[Written task] Can you reproduce the data below with "graph" substituted for "chart" throughout, changing nothing else and leaving out the pictures?

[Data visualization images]
____________

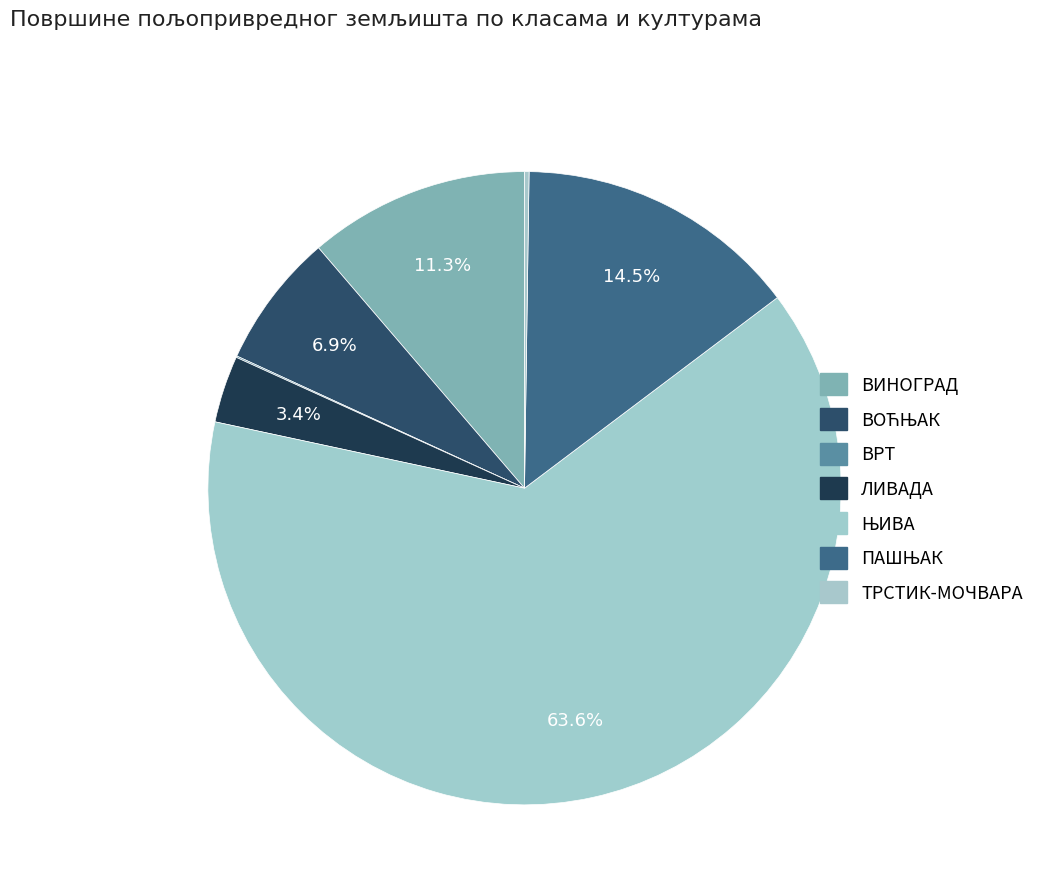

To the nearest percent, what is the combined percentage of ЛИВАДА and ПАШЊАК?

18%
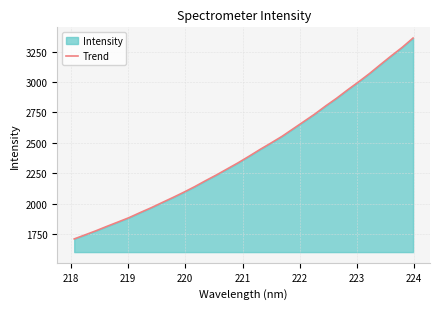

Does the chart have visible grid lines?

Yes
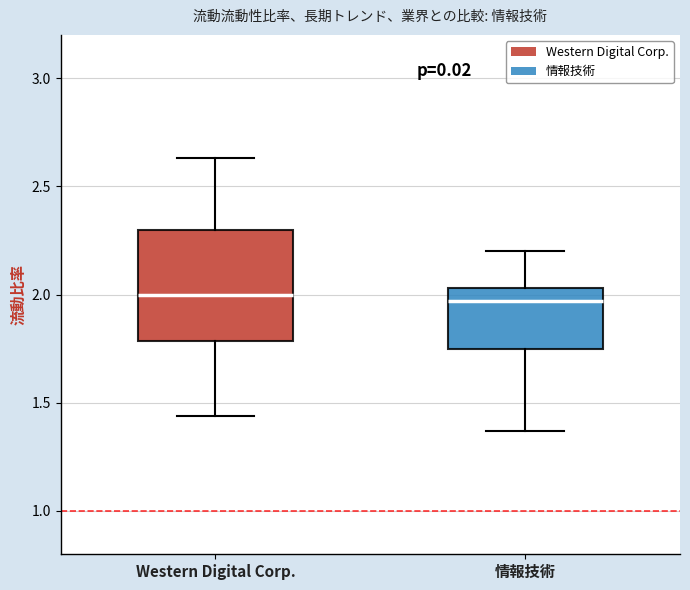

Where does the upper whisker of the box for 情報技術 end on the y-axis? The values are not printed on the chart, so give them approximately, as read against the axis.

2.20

____________

[Expected answer]
To the nearest percent, what is the combined percentage of ЛИВАДА and ПАШЊАК?

18%

Does the graph have visible grid lines?

Yes

Where does the upper whisker of the box for 情報技術 end on the y-axis? The values are not printed on the graph, so give them approximately, as read against the axis.

2.20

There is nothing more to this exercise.